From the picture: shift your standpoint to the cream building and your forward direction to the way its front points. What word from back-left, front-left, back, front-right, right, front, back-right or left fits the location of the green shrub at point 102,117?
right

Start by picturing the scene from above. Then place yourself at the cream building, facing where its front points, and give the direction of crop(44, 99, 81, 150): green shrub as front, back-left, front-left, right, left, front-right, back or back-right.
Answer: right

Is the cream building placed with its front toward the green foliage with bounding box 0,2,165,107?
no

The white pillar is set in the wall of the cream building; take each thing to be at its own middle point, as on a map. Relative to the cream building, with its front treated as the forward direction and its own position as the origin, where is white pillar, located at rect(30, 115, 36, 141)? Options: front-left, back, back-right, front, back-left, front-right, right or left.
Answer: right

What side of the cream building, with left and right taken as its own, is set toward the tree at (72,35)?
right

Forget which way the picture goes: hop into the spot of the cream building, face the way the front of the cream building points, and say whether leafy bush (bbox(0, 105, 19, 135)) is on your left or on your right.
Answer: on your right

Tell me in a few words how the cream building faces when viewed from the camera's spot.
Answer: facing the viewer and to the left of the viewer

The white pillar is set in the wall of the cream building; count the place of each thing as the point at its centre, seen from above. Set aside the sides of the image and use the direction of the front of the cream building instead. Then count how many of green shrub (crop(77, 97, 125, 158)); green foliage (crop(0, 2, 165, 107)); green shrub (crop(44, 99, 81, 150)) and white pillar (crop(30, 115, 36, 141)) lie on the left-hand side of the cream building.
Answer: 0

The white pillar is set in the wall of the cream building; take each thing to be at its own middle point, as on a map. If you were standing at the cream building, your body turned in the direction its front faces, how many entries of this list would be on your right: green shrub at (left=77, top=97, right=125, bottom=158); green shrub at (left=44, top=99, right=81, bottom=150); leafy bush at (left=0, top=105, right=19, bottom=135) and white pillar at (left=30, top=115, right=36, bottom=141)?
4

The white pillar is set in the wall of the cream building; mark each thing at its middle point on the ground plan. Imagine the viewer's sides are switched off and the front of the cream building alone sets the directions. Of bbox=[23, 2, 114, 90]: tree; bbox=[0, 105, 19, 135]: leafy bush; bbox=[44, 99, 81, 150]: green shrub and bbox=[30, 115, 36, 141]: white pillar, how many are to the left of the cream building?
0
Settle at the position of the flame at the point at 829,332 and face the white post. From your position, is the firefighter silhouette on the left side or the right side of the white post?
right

◆ ◆ ◆

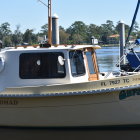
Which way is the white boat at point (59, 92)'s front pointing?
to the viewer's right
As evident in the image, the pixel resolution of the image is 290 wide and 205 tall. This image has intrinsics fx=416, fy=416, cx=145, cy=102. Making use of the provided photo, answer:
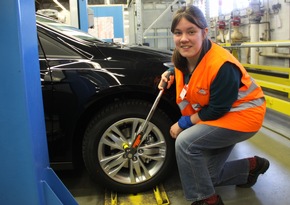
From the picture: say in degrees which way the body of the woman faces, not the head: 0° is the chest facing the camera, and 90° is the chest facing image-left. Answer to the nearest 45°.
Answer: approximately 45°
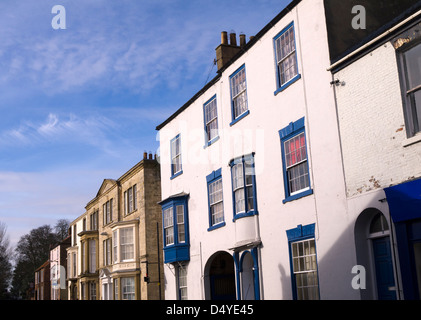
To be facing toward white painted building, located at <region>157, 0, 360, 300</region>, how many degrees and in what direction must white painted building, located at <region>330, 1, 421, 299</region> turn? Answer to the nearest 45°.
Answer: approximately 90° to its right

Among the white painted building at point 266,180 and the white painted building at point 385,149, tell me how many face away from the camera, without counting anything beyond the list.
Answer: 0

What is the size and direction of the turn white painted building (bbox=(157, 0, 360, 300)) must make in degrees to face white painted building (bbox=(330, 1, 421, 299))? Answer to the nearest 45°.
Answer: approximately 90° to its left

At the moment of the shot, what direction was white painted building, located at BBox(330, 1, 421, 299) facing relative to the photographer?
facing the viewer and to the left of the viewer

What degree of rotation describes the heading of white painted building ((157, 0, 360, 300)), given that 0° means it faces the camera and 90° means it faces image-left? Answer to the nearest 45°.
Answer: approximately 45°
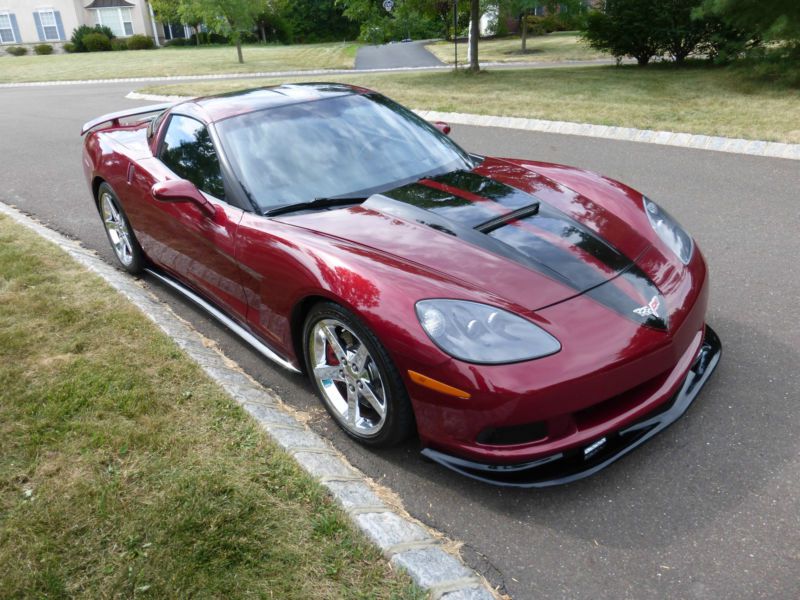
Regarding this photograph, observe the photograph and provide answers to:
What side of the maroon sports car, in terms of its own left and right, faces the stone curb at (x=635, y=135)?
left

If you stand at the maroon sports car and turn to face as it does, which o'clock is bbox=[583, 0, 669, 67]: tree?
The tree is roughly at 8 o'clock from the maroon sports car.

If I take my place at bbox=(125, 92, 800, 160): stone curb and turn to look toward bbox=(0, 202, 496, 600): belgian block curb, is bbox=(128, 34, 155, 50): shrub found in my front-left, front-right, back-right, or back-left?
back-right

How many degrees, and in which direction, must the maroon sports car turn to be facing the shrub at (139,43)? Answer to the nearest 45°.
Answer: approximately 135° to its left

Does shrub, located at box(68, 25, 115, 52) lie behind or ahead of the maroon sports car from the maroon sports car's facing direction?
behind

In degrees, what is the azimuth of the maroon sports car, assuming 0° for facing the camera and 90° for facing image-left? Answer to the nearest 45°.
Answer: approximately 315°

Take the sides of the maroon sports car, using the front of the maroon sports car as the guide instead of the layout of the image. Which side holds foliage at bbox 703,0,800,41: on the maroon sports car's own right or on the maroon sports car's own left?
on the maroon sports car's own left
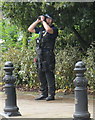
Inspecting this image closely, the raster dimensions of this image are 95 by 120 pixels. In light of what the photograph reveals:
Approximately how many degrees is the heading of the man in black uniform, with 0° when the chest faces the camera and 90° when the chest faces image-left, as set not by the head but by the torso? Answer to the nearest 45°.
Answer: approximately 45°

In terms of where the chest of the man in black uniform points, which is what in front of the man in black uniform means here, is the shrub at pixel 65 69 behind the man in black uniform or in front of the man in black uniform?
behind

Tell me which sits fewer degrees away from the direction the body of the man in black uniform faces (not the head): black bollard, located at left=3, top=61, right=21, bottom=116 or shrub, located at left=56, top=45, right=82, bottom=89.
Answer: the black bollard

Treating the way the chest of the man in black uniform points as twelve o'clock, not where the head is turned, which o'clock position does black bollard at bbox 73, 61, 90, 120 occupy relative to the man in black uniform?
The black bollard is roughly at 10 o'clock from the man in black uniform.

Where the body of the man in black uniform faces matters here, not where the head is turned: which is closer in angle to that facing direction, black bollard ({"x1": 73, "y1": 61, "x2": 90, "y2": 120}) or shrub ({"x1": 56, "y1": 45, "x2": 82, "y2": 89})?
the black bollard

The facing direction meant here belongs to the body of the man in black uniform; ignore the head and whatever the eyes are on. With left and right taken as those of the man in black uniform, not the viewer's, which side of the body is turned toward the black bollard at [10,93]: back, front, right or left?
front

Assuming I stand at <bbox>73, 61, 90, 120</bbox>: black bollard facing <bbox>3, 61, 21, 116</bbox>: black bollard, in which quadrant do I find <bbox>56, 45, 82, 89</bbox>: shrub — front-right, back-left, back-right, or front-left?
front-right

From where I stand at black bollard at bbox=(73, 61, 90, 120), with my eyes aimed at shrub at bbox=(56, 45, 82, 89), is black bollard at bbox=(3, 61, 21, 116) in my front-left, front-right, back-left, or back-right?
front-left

◆ ◆ ◆

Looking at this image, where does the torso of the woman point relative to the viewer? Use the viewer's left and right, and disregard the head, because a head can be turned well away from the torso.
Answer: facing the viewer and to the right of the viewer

◆ ◆ ◆

■ Problem requirements
Gather every line of the material above that contains the string "position". Treat the match as case-sensitive.

■ Written answer
The white pillar is set in the wall of the cream building; take each thing to be at its own middle point, as on a map. Relative to the cream building, with its front treated as the forward direction and its own position as the origin, where is white pillar, located at rect(30, 115, 36, 141)? Options: front-left, back, back-right, front, back-left, front-right, right or left.
Settle at the position of the flame at the point at 829,332 and face the white post. From your position, is the firefighter silhouette on the left side or the right side of the white post?
Treating the way the chest of the man in black uniform points as twelve o'clock, not where the head is turned, which o'clock position does black bollard at bbox 73, 61, 90, 120 occupy relative to the man in black uniform?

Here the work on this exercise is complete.